Comment 4 for bug 1808062

1) In the example you show above, was L2pop enabled? Would l2pop be a solution for this?

I don't believe that l2pop would be a solution for this. The goal is to provide complete isolation for networks within an AZ, not only for resiliency but also for security. For that reason, the intent is to keep l2 from leaking from one AZ to another. If anything, I would think that l2pop for a given network would ideally be limited to a single AZ in this scenario.

2) Are you proposing to constrain networks to span only 1 AZ when the behavior proposed is enabled?

Yes, the goal is to constrain networks to a single AZ.

3) What would be the impact for the deployer in terms of networking nodes, etc?

The goal is to reduce the number of networking nodes. In the current architecture, if I want to create networks that only live within an AZ (for instance an edge site), I have to have dedicated networking nodes for that AZ. The goal would be to have centralized networking nodes that can support networks that exist only in one site.

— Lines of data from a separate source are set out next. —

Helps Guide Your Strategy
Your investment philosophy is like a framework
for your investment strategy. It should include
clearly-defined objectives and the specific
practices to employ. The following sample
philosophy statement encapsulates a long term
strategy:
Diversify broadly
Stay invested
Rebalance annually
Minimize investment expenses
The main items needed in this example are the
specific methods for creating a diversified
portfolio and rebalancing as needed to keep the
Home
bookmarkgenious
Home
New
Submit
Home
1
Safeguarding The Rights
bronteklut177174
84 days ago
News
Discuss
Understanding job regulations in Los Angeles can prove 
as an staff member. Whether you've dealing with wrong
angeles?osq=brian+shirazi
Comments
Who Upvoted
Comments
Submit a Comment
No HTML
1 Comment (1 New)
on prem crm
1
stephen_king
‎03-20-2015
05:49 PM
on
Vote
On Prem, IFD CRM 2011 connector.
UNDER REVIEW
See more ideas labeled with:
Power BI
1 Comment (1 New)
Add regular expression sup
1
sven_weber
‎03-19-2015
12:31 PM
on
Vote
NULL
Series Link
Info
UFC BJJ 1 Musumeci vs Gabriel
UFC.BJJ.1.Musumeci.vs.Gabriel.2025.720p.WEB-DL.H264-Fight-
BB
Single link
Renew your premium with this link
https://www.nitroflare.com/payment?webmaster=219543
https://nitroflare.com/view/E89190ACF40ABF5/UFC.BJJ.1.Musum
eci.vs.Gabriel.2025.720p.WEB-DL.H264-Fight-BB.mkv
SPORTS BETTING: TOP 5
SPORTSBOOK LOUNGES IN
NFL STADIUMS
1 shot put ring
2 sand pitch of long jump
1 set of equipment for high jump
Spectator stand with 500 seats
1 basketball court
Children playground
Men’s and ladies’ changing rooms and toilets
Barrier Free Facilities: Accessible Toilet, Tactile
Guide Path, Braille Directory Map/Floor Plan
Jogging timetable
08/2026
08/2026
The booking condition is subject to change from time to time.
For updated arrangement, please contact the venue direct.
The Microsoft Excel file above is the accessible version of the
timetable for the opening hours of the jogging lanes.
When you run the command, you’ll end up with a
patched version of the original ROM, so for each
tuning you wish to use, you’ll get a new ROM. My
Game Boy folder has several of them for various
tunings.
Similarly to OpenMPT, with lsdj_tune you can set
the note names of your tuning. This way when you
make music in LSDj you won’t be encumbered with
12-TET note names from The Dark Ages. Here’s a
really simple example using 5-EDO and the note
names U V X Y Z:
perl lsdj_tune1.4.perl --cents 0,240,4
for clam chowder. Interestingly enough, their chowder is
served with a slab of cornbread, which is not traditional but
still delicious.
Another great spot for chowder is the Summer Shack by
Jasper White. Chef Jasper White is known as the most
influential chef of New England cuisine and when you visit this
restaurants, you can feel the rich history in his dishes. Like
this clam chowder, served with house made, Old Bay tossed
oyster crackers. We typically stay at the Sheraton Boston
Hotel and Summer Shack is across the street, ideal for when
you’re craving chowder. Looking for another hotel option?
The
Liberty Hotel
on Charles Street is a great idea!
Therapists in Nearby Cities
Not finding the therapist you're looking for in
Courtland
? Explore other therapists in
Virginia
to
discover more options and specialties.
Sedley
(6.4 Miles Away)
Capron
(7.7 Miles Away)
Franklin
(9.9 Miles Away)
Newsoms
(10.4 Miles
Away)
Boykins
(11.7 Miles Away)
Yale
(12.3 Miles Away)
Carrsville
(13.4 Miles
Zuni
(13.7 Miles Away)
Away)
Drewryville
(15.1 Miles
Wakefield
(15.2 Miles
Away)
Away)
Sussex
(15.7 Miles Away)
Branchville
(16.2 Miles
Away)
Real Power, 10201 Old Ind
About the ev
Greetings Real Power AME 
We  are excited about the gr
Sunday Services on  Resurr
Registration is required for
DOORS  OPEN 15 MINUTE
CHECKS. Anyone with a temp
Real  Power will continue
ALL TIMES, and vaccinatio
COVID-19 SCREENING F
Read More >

For instance, suppose the following architecture:

1 central site with controllers and networking nodes
3 edge sites with compute and baremetal nodes (no networker nodes)

Each of the 3 edge sites will act as a Neutron AZ, with it's own DHCP and L3 agents. External connectivity will be provided by one or more provider networks in the edge sites. Internal connectivity within the edge site will be provided by VXLAN networks. Each VXLAN or provider network will only exist within an edge site AZ. Connectivity back to the central site is provided over L3 routes.

Another use case is within a single datacenter that has multiple security "zones". For security reasons, networks should only exist within a particular zone. This allows the creation of a production AZ, a staging AZ, and a DMZ AZ, with no shared networking between the 3 AZs. This can be achieved with separate networking nodes in each AZ, but it would be better if this could be done with only one set of networking nodes.